Dataset items
++++++++++

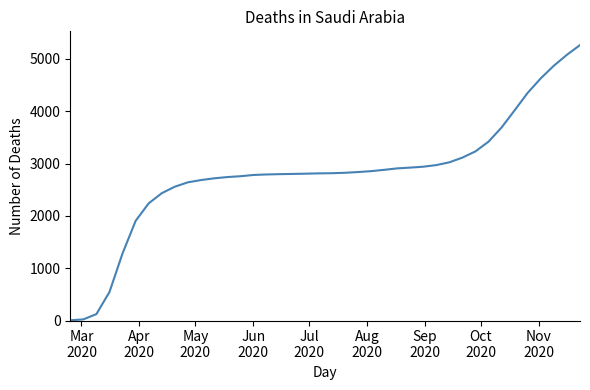

Reading left to right, extract all data points from this chart.

4	22	123	546	1284	1905	2240	2434	2558	2642	2685	2718	2742	2758	2782	2792	2798	2802	2807	2813	2816	2824	2838	2855	2880	2908	2923	2940	2971	3024	3114	3233	3419	3690	4019	4353	4630	4871	5080	5265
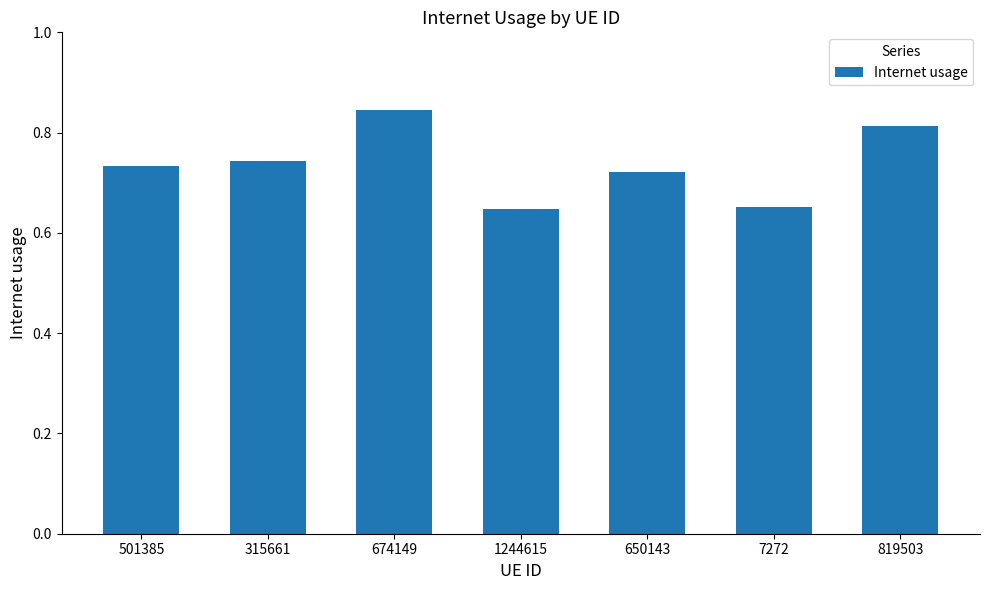

What is the change in value from 315661 to 7272?

-0.1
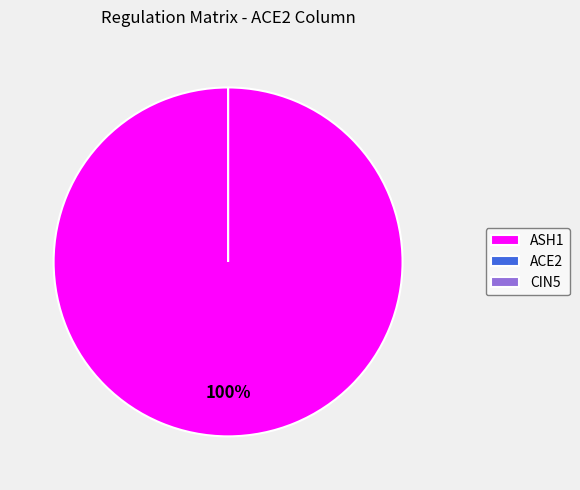

The CIN5 slice represents 0% of the pie. True or false?

True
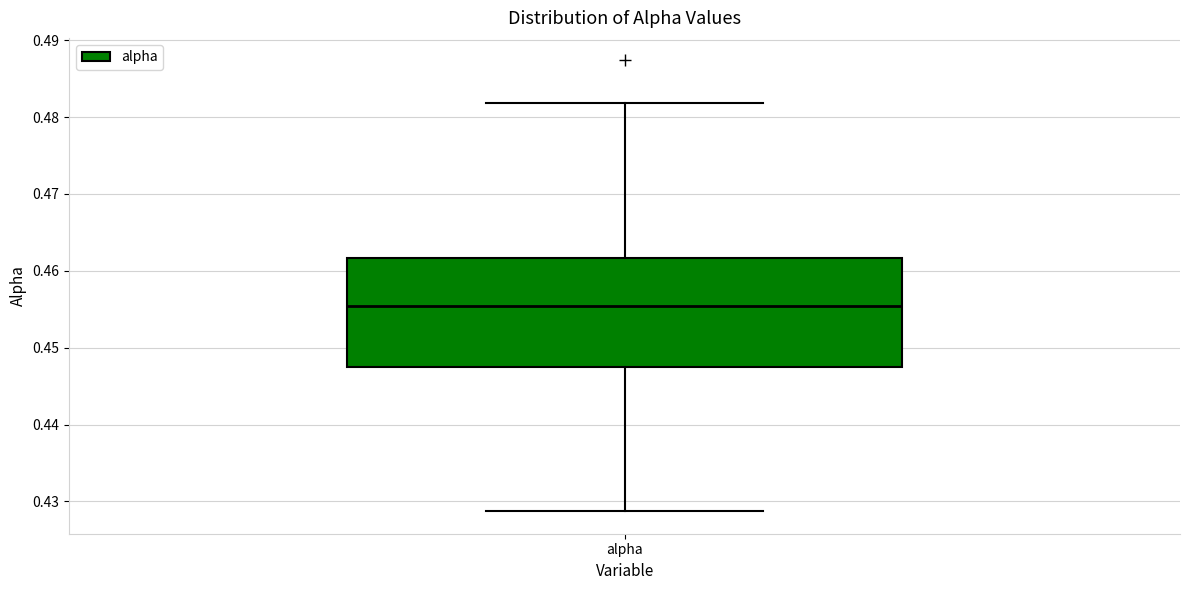

Transcribe this box plot: give where the median line is, the range the box spans, and where the two whiskers end, as read against the y-axis. The values are not printed on the chart, so give them approximately, as read against the axis.

median 0.455, box 0.447 to 0.462, whiskers 0.429 to 0.482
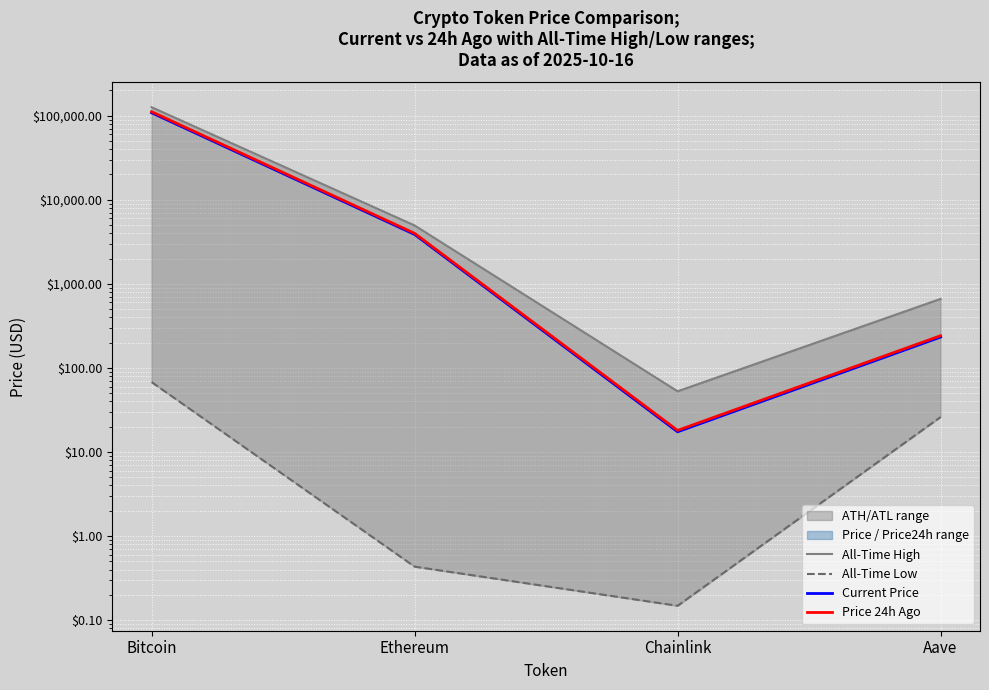

Reading right to left, extract all data points from this chart.

All-Time High: 661.7	52.7	4946.1	126080.0
All-Time Low: 26.0	0.1	0.4	67.8
Current Price: 232.7	17.4	3869.5	108270.0
Price 24h Ago: 241.3	18.1	3985.4	111457.0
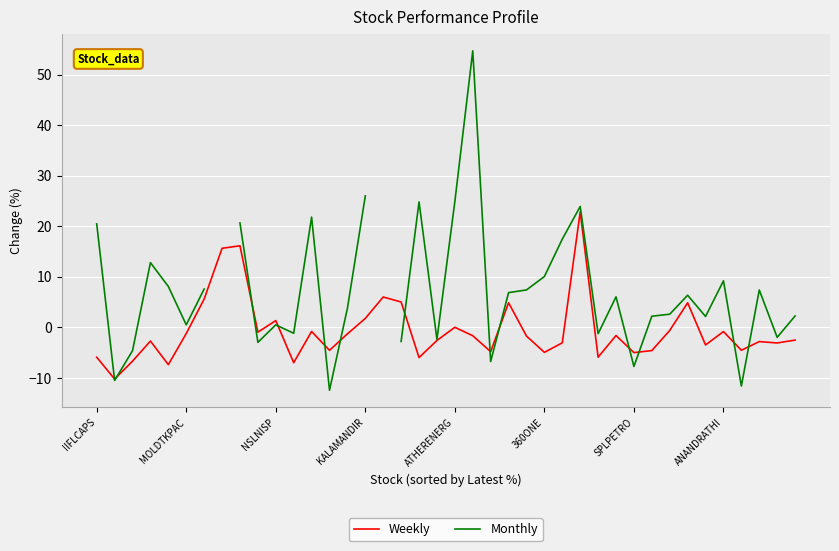

How many series are shown in this chart?

2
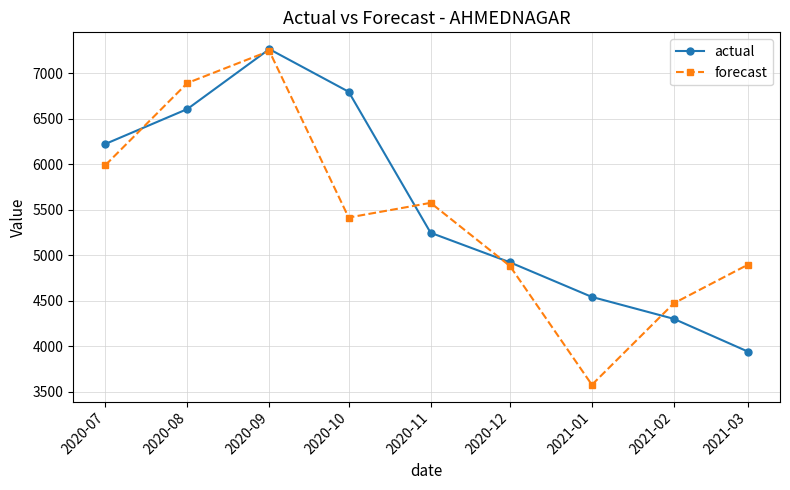

What is the value of the forecast point at the 2nd from the left?

6895.1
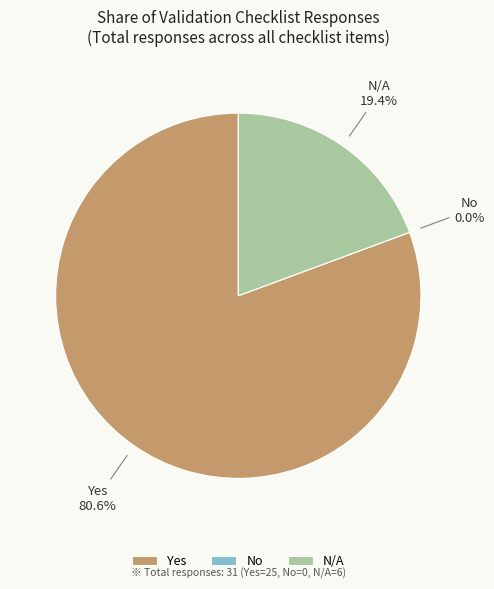

Count the number of slices in the pie.

3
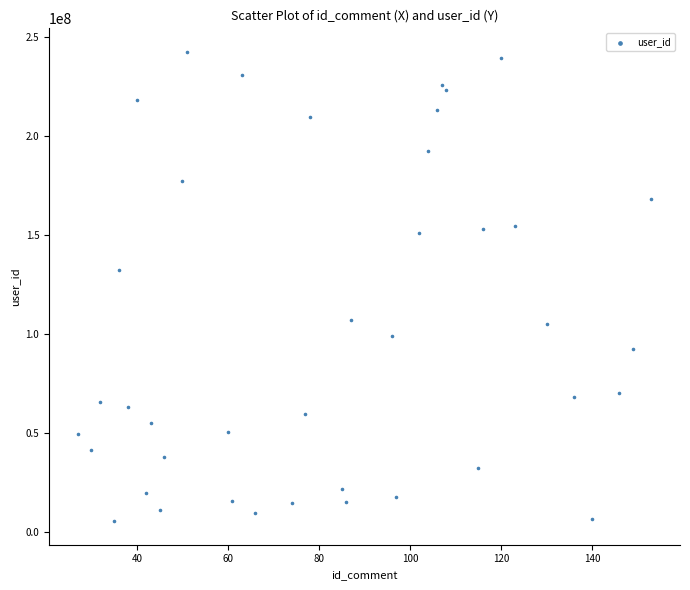

What is the range of Y values (max minus min)?

236717542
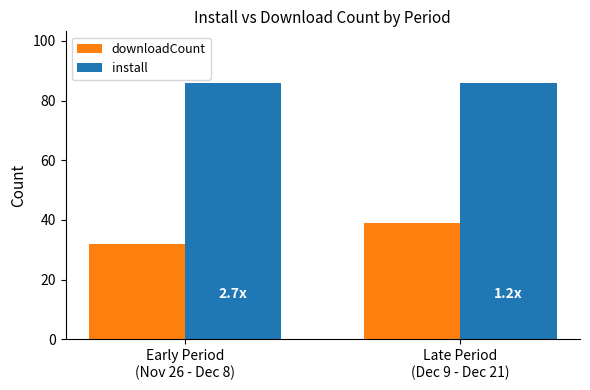

Reading left to right, extract all data points from this chart.

downloadCount: 32	39
install: 86	86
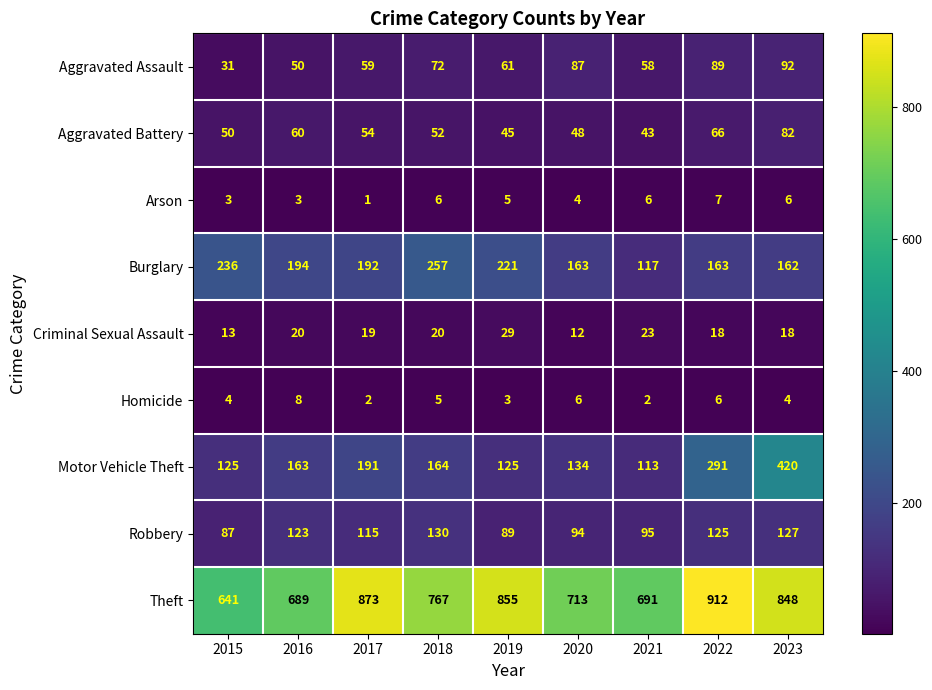

Between 2018 and 2022, which series saw the biggest shift?

Theft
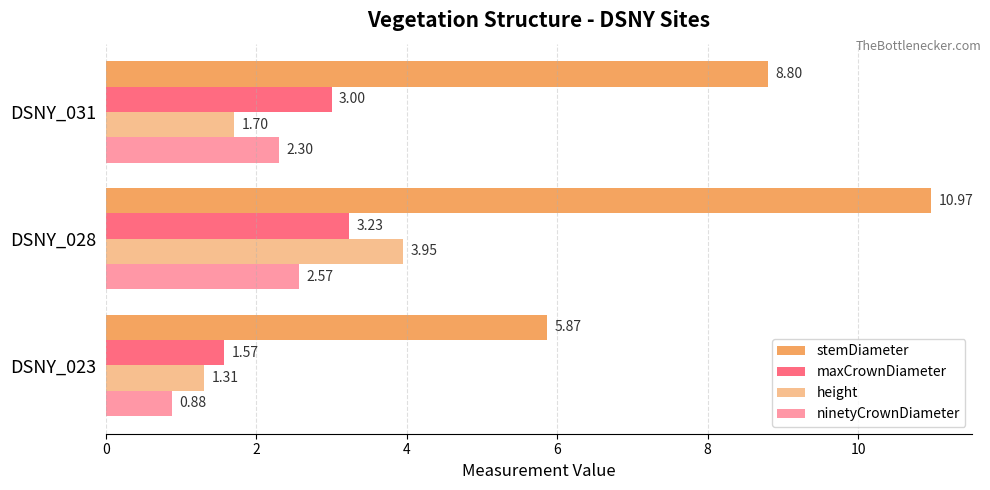

Reading left to right, what are all the values shown in this chart?

stemDiameter: 5.9	11.0	8.8
maxCrownDiameter: 1.6	3.2	3.0
height: 1.3	4.0	1.7
ninetyCrownDiameter: 0.9	2.6	2.3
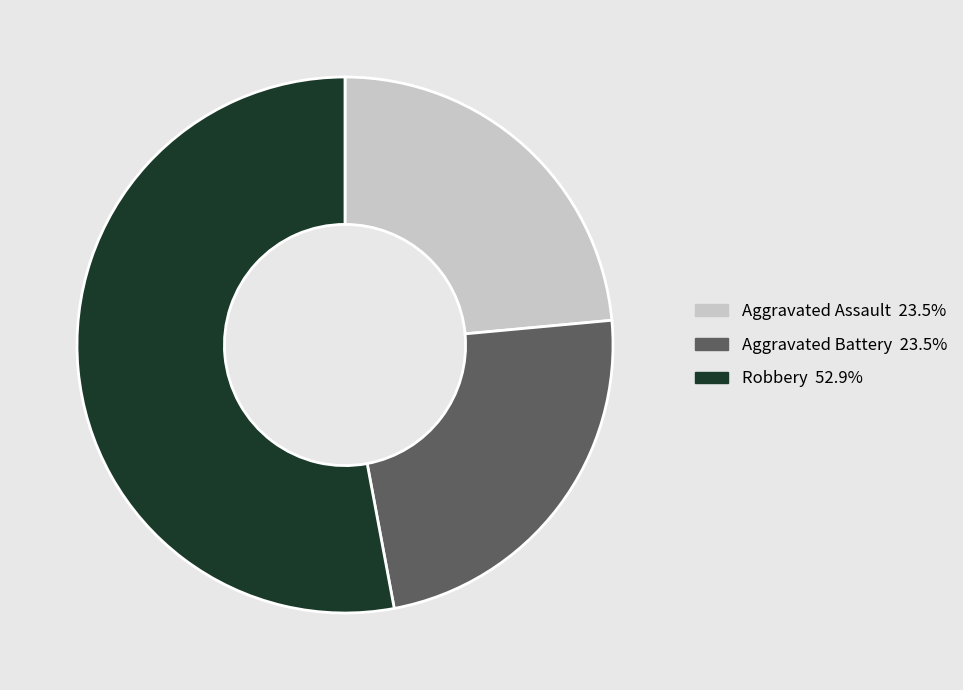

Is there any slice that represents more than half of the pie?

Yes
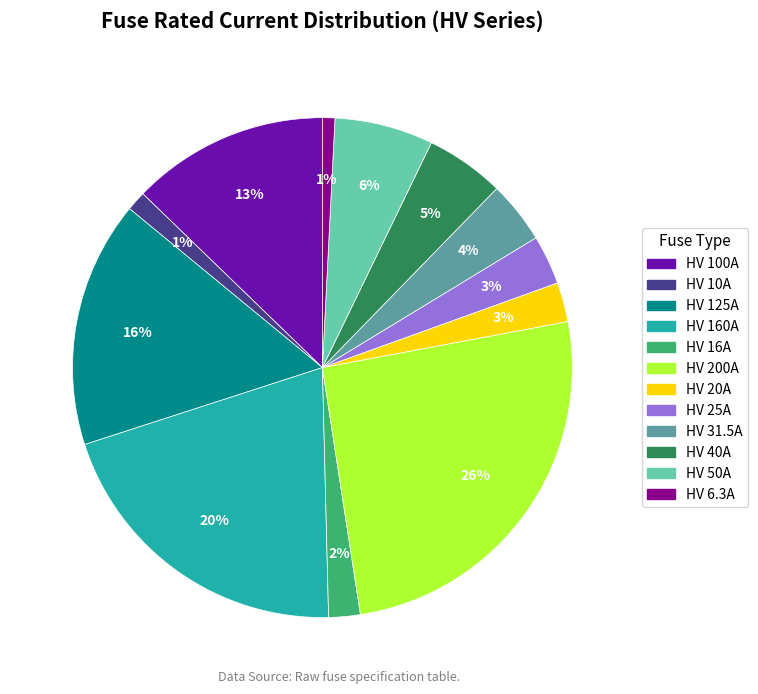

Which slice is the largest?

HV 200A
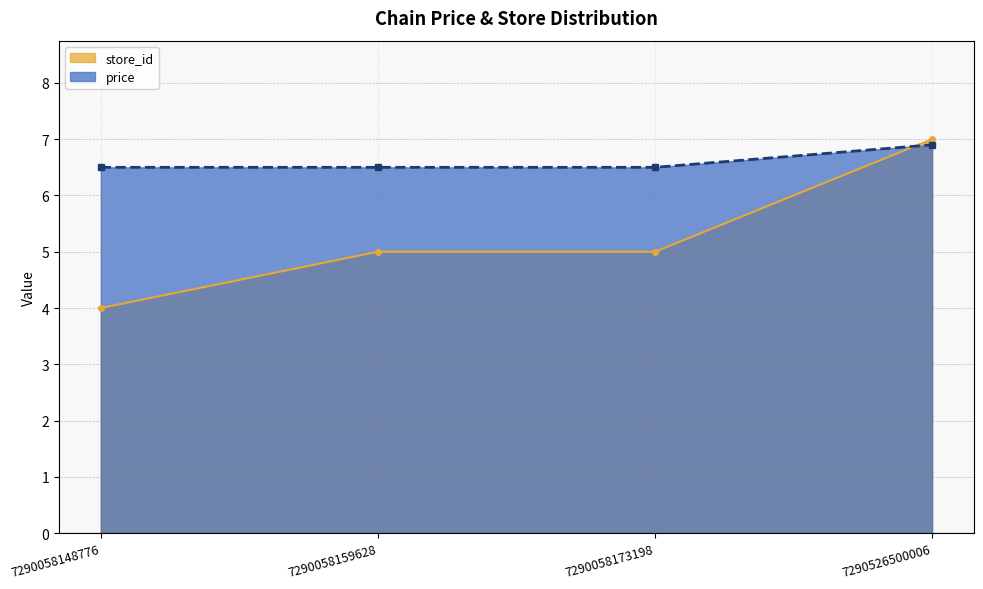

Reading left to right, what are all the values shown in this chart?

store_id: 7290058148776=4.0	7290058159628=5.0	7290058173198=5.0	7290526500006=7.0
price: 7290058148776=6.5	7290058159628=6.5	7290058173198=6.5	7290526500006=6.9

++++++++++

▶ _WORK TO BE COMPLETED_
Reproduce the material word for word, starting at the line that contains "Count the number of slices in the pie." and ending at the end of the material, with both ends included. Leave the pictures out.

▶ _EXPECTED ANSWER_
Count the number of slices in the pie.

3

What is the range of Y values (max minus min)?

236717542

Reading left to right, extract all data points from this chart.

downloadCount: 32	39
install: 86	86

Between 2018 and 2022, which series saw the biggest shift?

Theft

Reading left to right, what are all the values shown in this chart?

stemDiameter: 5.9	11.0	8.8
maxCrownDiameter: 1.6	3.2	3.0
height: 1.3	4.0	1.7
ninetyCrownDiameter: 0.9	2.6	2.3

Is there any slice that represents more than half of the pie?

Yes

Which slice is the largest?

HV 200A

Reading left to right, what are all the values shown in this chart?

store_id: 7290058148776=4.0	7290058159628=5.0	7290058173198=5.0	7290526500006=7.0
price: 7290058148776=6.5	7290058159628=6.5	7290058173198=6.5	7290526500006=6.9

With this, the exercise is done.